Octobers update on the 1969 MGB-GT

So far we have been making good progress on the MGB-GT. We received the MGB-GT back from the media blaster removed and installed new left and right floor pans into the car. Fabricated several small patch panels throughout the car. Sanded the car with 180 grit, performed some minor body filler work. Actually the body on this car is in excellent condition and did not require a lot of work.

Exterior rear shot of the car after getting it back from the media blaster.

Left and right floor pans after they were removed.

New front cross member installed.

Weld through primer applied around the floor pan edge and top floor pan braces

New sheet metal patch panel fabricated and welding into to the battery box surround.

 
 
New floor pans install, welds ground, floors scuffed for adhesion and master series master coat applied to both interior side of floor pan and the underside.

Hood and deck lid have been removed.

Rubberized undercoating has been applied to both the front wheel well housings, back sides of the fenders, and the bottom of the new floor pans.

 

More shots of Mike’s Impala

Currently we are working on Mike’s car three days a week. It always nice to see majors steps in the progress of the restoration. Currently Cole has the trunk pan cut out, fabricated a few smaller patch panels to repair rusted sections of the upper trunk floor panel, and the outer trunk floor panel.

Our third new customer since May.

The first year in business at Glory Days Automotive Restoration was extremely difficult. There were many days when I was wondering if I should even keep the doors open. But I am happy to say that since May of this year we have acquired the 1964 Impala which is under going a complete ground up restoration. The owner of the car is going through the chassis, engine, trans, and differential.
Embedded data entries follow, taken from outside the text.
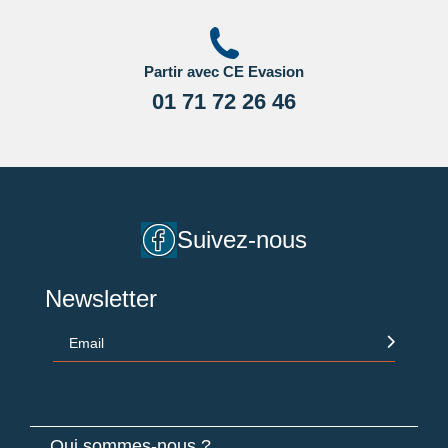
Partir avec CE Evasion
01 71 72 26 46
Suivez-nous
Newsletter
Email
Qui sommes-nous ?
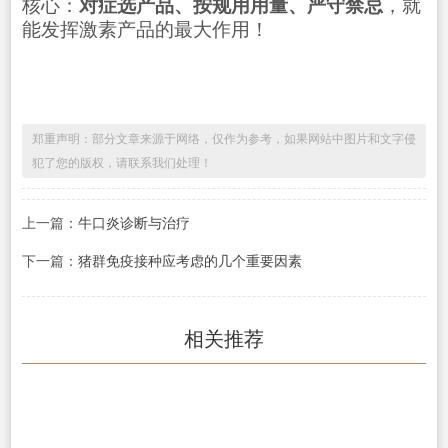
核心：
对症选产品、按规用用量、严守禁忌
，就
能发挥激素产品的最大作用！
郑重声明：部分文章来源于网络，仅作为参考，如果网站中图片和文字侵
犯了您的版权，请联系我们处理！
上一篇：
牛口炎诊断与治疗
下一篇：
猪群免疫接种应考虑的几个重要因素
相关推荐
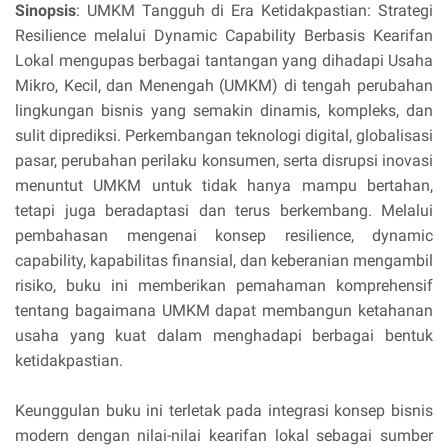
Sinopsis
: UMKM Tangguh di Era Ketidakpastian: Strategi
Resilience melalui Dynamic Capability Berbasis Kearifan
Lokal mengupas berbagai tantangan yang dihadapi Usaha
Mikro, Kecil, dan Menengah (UMKM) di tengah perubahan
lingkungan bisnis yang semakin dinamis, kompleks, dan
sulit diprediksi. Perkembangan teknologi digital, globalisasi
pasar, perubahan perilaku konsumen, serta disrupsi inovasi
menuntut UMKM untuk tidak hanya mampu bertahan,
tetapi juga beradaptasi dan terus berkembang. Melalui
pembahasan mengenai konsep resilience, dynamic
capability, kapabilitas finansial, dan keberanian mengambil
risiko, buku ini memberikan pemahaman komprehensif
tentang bagaimana UMKM dapat membangun ketahanan
usaha yang kuat dalam menghadapi berbagai bentuk
ketidakpastian.
Keunggulan buku ini terletak pada integrasi konsep bisnis
modern dengan nilai-nilai kearifan lokal sebagai sumber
While we at Glory Days Automotive Restoration are working on the sheet metal, body work, paint and the interior.

The second ground up restoration we have taken delivery of was the 1968 Porsche 911, and the third vehicle we took delivery of on Friday August 22nd, a 1969 MGB-GT. For this project Glory Days Automotive Restoration has been contracted to replace the front floor pans, fabricate several small patch panels to fill in hole that had been cut for the air conditioning, fix several small dings, prime and paint the car.

Our second new employee.

With three new customers since May,  we have found it necessary to hire on our second employee. Jesse’s first day was August 18th, and here I have Jesse photographed cleaning many of the engine components to our viper red MG Midget. Jesse spent one day cleaning off all the grease and grime, and sanding the engine components preparing them for paint. The following day Jesse cleaned out the both, taped off the engine component and painted them matte black with Eastwood’s ceramic engine paint.

 
A day and a half of labor really pays off. The appearance of this engine is going to look excellent against the viper red paint inside the engine compartment. Not pictured here because it is not finished
Jesse started polishing the aluminum intake manifold

Viper Red Midget

Initially the owner of this car wanted what most people would consider just a driver level restoration. Then the customer changed his mind and decided that he wanted to change the color of the car. Including the trunk, interior, engine bay, and of course the exterior.I finally had the opportunity to start painting the MG Midget on Thursday March 6th. I found myself being giddy as a school boy, so I had to share some photo’s of the cars progress.  The new color is Viper Red. The exterior sheet metal of the car still needs some minor work, and it will be next month before all the panels are going to be ready for the color change.